About this task:
Copy, exactly and without additions, every line in the records below from the one holding "index dip: (85, 291)" through the one holding "middle pip: (300, 267)", both ends included.

Records drawn from a dataset:

»»

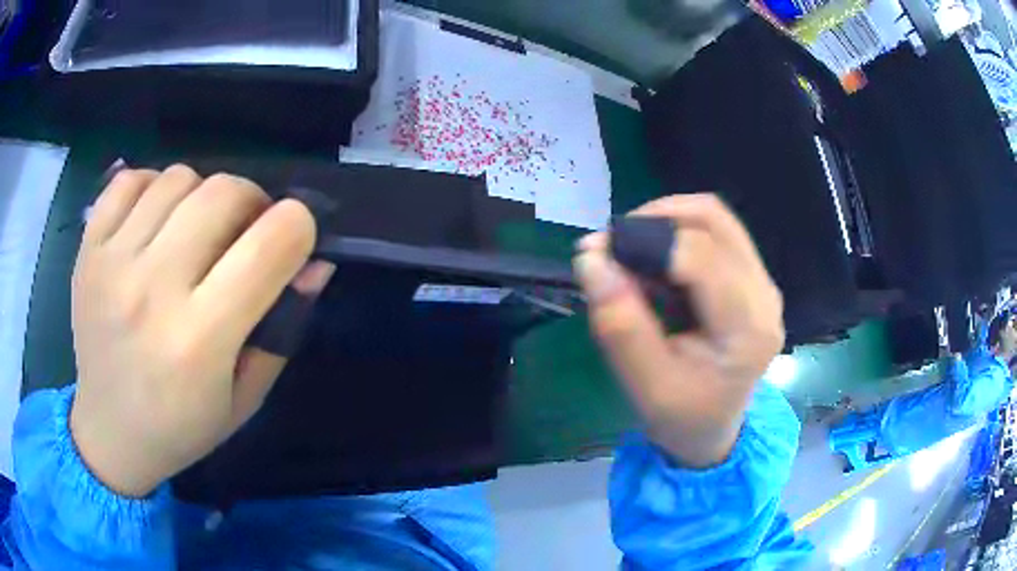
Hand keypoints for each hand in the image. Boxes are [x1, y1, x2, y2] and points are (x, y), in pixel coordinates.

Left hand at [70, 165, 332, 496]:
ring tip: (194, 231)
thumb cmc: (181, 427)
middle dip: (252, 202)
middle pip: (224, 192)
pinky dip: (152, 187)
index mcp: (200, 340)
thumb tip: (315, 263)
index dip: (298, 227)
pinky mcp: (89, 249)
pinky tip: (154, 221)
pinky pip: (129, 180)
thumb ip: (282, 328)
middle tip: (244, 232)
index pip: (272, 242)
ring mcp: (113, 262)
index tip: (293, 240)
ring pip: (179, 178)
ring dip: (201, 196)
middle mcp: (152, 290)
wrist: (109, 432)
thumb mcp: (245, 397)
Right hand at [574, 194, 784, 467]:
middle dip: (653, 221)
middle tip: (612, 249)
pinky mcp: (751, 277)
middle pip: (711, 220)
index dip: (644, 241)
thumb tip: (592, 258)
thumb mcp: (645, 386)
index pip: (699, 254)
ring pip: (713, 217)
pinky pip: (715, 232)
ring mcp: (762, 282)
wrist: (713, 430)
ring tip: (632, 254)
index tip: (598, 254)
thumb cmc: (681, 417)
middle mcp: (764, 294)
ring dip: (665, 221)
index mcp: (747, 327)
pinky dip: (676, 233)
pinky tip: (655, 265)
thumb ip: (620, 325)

««
»»

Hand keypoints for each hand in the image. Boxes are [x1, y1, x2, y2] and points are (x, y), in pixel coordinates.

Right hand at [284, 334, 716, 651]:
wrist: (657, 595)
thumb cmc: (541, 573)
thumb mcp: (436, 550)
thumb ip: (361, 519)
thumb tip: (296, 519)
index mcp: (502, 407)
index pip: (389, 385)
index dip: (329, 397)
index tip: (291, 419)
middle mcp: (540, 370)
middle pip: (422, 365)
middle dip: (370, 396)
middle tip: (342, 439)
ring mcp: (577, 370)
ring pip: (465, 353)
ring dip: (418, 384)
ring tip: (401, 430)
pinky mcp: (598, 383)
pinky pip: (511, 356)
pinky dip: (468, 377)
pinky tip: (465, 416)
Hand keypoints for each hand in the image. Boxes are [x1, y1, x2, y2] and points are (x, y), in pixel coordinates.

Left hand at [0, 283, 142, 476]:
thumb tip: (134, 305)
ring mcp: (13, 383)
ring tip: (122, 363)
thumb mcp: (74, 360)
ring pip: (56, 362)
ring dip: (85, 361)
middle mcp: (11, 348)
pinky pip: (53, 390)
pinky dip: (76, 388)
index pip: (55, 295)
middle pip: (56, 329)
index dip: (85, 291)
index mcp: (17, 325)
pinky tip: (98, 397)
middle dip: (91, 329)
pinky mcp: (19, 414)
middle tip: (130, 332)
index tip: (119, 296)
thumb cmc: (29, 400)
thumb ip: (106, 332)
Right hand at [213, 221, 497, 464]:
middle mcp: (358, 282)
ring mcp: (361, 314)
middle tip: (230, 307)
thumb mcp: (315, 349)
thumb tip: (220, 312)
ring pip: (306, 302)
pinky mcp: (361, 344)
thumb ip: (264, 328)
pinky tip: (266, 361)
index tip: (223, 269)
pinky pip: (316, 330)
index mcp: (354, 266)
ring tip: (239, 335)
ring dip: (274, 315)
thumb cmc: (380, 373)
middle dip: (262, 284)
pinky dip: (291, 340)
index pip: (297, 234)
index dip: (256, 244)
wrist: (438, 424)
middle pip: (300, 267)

««

Your response:
index dip: (85, 291)
index mcp: (17, 325)
pinky tip: (98, 397)
middle dip: (91, 329)
pinky mcp: (19, 414)
middle tip: (130, 332)
index tip: (119, 296)
thumb cmc: (29, 400)
thumb ip: (106, 332)
Right hand at [213, 221, 497, 464]:
middle mcp: (358, 282)
ring mcp: (361, 314)
middle tip: (230, 307)
thumb mcp: (315, 349)
thumb tip: (220, 312)
ring pip: (306, 302)
pinky mcp: (361, 344)
thumb ip: (264, 328)
pinky tip: (266, 361)
index tip: (223, 269)
pinky pip: (316, 330)
index mcp: (354, 266)
ring tip: (239, 335)
ring dip: (274, 315)
thumb cmc: (380, 373)
middle dip: (262, 284)
pinky dip: (291, 340)
index pip: (297, 234)
index dip: (256, 244)
wrist: (438, 424)
middle pip: (300, 267)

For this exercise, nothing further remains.